● Data to process:
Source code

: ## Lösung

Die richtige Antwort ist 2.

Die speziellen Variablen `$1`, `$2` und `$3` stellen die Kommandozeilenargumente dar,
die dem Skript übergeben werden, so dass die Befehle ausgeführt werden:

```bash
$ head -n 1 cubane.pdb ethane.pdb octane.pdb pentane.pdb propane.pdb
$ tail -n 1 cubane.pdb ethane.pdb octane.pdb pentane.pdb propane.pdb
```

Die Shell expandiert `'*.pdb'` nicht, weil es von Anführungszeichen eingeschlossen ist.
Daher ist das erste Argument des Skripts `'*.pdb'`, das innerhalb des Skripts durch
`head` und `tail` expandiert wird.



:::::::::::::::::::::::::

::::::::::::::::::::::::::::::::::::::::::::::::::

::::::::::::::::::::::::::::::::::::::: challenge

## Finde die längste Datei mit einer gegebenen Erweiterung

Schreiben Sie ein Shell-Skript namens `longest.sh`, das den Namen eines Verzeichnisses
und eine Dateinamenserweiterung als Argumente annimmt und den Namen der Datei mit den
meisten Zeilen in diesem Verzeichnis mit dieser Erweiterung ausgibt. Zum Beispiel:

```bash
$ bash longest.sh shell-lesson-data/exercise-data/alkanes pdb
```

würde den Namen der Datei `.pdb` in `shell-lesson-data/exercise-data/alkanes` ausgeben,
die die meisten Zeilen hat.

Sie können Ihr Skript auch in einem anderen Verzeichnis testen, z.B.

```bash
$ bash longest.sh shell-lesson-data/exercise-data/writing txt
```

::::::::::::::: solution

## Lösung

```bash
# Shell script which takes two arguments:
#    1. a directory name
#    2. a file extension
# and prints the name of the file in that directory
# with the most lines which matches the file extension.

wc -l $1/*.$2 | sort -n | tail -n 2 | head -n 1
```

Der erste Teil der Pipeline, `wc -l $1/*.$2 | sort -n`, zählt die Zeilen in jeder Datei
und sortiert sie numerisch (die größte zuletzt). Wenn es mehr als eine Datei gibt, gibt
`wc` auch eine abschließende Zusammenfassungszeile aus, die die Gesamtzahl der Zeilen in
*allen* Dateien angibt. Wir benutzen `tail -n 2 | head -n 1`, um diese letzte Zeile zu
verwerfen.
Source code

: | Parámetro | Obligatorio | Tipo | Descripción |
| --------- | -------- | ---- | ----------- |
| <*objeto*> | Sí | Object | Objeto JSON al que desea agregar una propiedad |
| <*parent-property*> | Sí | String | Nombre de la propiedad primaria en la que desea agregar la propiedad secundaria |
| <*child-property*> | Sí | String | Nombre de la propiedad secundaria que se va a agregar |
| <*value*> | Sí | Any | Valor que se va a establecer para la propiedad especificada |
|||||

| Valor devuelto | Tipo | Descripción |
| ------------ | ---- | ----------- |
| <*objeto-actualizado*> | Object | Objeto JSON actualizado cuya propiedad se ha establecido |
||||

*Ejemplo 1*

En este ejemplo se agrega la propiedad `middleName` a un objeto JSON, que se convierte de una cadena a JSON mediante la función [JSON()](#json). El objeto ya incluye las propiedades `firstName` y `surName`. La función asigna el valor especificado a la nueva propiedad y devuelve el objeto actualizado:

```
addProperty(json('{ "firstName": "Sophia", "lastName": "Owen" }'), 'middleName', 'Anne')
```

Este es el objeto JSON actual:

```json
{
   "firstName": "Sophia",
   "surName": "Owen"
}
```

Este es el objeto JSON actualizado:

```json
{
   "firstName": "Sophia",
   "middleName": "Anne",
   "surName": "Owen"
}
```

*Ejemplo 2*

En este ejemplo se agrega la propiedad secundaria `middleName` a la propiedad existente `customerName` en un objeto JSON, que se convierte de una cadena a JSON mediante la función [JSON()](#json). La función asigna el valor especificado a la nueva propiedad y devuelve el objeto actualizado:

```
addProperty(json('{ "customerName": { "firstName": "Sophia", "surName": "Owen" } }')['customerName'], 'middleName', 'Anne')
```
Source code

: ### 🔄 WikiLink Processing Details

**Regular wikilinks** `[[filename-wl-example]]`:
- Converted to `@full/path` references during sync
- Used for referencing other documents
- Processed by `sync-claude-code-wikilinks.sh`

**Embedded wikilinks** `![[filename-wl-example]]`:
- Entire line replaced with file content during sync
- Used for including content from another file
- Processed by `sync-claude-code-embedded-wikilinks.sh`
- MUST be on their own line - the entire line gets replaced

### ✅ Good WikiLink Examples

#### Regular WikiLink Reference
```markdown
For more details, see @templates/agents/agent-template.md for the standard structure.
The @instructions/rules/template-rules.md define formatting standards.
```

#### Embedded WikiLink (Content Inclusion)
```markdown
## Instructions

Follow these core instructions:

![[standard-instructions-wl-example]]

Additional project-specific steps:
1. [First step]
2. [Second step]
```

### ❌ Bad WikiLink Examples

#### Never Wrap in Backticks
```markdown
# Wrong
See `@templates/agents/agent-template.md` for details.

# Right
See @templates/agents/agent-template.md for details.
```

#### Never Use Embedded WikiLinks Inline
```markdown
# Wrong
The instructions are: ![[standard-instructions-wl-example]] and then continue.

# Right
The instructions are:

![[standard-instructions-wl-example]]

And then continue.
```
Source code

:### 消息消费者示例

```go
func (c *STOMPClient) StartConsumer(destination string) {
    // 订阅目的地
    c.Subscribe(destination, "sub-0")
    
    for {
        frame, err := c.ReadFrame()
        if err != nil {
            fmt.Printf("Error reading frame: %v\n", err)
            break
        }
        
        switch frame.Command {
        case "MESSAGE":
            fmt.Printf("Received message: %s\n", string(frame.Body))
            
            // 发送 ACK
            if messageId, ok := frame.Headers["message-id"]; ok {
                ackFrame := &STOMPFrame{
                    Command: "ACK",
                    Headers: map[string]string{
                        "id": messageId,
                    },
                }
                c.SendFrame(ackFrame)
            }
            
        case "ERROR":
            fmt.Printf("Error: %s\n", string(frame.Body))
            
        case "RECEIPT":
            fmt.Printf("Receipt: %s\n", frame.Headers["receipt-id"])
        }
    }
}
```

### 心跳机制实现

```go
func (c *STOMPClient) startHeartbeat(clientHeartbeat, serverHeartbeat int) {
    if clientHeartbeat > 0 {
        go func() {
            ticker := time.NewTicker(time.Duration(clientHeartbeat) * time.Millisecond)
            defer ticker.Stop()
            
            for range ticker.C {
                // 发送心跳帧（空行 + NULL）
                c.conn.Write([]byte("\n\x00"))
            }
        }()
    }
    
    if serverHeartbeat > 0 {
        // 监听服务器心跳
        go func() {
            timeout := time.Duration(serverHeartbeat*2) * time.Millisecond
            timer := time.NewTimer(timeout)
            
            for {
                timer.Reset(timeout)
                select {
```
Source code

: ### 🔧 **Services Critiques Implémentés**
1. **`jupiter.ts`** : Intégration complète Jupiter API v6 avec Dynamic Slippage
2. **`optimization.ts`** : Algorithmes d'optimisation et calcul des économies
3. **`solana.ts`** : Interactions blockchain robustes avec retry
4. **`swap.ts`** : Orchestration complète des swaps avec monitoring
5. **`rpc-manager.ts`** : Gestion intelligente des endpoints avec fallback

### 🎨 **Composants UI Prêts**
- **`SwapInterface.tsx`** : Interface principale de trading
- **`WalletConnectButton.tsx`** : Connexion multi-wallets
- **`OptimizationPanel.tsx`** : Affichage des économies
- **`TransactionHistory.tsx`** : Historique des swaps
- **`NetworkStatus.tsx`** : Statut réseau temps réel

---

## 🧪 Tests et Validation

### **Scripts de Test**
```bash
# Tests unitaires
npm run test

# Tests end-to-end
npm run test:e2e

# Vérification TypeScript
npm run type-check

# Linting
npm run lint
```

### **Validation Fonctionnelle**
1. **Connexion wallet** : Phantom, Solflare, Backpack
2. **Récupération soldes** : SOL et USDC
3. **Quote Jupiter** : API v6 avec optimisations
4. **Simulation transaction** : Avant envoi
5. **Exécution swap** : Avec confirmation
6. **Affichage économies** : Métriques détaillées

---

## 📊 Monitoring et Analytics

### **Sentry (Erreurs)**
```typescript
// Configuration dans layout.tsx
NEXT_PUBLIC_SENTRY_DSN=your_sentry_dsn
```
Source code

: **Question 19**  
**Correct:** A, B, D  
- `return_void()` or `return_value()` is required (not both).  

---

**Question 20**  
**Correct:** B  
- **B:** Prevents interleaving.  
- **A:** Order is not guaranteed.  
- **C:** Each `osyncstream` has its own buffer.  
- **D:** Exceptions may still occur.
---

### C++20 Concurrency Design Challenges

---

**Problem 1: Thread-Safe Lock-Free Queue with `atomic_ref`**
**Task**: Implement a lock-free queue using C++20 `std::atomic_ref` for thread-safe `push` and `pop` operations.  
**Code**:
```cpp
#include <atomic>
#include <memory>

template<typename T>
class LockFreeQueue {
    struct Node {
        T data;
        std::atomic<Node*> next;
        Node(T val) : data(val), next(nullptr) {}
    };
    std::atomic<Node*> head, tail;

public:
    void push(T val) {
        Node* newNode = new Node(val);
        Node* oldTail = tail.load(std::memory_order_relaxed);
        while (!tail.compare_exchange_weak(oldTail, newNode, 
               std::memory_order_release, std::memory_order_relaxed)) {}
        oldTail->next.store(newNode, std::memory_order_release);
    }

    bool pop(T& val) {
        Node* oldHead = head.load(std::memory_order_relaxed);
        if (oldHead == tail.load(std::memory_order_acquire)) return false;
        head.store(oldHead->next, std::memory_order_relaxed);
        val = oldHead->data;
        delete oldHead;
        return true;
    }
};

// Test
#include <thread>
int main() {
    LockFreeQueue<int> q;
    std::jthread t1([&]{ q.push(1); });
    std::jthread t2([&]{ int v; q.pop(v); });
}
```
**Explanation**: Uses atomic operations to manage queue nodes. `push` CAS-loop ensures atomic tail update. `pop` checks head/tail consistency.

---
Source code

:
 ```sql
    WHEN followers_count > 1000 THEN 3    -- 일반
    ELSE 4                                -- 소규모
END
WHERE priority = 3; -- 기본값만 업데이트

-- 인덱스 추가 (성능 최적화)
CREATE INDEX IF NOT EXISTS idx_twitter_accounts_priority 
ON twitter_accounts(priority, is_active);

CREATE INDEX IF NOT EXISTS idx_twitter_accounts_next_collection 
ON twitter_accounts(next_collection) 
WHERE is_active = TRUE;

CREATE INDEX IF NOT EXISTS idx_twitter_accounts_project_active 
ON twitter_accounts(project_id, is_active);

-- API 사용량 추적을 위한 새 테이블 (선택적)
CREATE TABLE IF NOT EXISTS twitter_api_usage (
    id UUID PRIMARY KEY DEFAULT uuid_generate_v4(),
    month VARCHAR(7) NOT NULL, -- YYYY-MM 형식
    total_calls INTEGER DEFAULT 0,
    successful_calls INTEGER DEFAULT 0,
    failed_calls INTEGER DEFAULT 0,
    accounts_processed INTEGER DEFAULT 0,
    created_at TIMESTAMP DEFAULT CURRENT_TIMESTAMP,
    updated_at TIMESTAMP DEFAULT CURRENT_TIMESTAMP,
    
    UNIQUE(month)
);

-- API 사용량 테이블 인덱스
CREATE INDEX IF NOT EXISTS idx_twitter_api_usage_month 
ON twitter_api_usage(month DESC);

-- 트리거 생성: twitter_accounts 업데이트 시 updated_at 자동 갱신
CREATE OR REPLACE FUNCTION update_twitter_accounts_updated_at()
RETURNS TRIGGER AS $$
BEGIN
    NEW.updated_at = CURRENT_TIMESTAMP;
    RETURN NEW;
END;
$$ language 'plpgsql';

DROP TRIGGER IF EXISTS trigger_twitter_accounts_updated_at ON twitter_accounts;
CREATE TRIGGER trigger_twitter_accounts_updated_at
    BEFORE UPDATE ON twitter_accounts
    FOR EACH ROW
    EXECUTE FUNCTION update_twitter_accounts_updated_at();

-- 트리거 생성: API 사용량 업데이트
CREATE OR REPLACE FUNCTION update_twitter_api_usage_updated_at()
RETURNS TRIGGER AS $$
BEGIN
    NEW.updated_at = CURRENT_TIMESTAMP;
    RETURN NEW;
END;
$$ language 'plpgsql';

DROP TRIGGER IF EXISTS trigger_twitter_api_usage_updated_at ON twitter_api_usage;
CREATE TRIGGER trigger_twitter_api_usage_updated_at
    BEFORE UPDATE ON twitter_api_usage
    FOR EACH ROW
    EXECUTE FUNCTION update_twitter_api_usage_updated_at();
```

● About this task: Above are some lines. Repeat exactly, and only, those from the line that has "avec Dynamic Slippage" through the line that has "5. **Exécution swap** : Avec confirmation".

● Response below:
1. **`jupiter.ts`** : Intégration complète Jupiter API v6 avec Dynamic Slippage
2. **`optimization.ts`** : Algorithmes d'optimisation et calcul des économies
3. **`solana.ts`** : Interactions blockchain robustes avec retry
4. **`swap.ts`** : Orchestration complète des swaps avec monitoring
5. **`rpc-manager.ts`** : Gestion intelligente des endpoints avec fallback

### 🎨 **Composants UI Prêts**
- **`SwapInterface.tsx`** : Interface principale de trading
- **`WalletConnectButton.tsx`** : Connexion multi-wallets
- **`OptimizationPanel.tsx`** : Affichage des économies
- **`TransactionHistory.tsx`** : Historique des swaps
- **`NetworkStatus.tsx`** : Statut réseau temps réel

---

## 🧪 Tests et Validation

### **Scripts de Test**
```bash
# Tests unitaires
npm run test

# Tests end-to-end
npm run test:e2e

# Vérification TypeScript
npm run type-check

# Linting
npm run lint
```

### **Validation Fonctionnelle**
1. **Connexion wallet** : Phantom, Solflare, Backpack
2. **Récupération soldes** : SOL et USDC
3. **Quote Jupiter** : API v6 avec optimisations
4. **Simulation transaction** : Avant envoi
5. **Exécution swap** : Avec confirmation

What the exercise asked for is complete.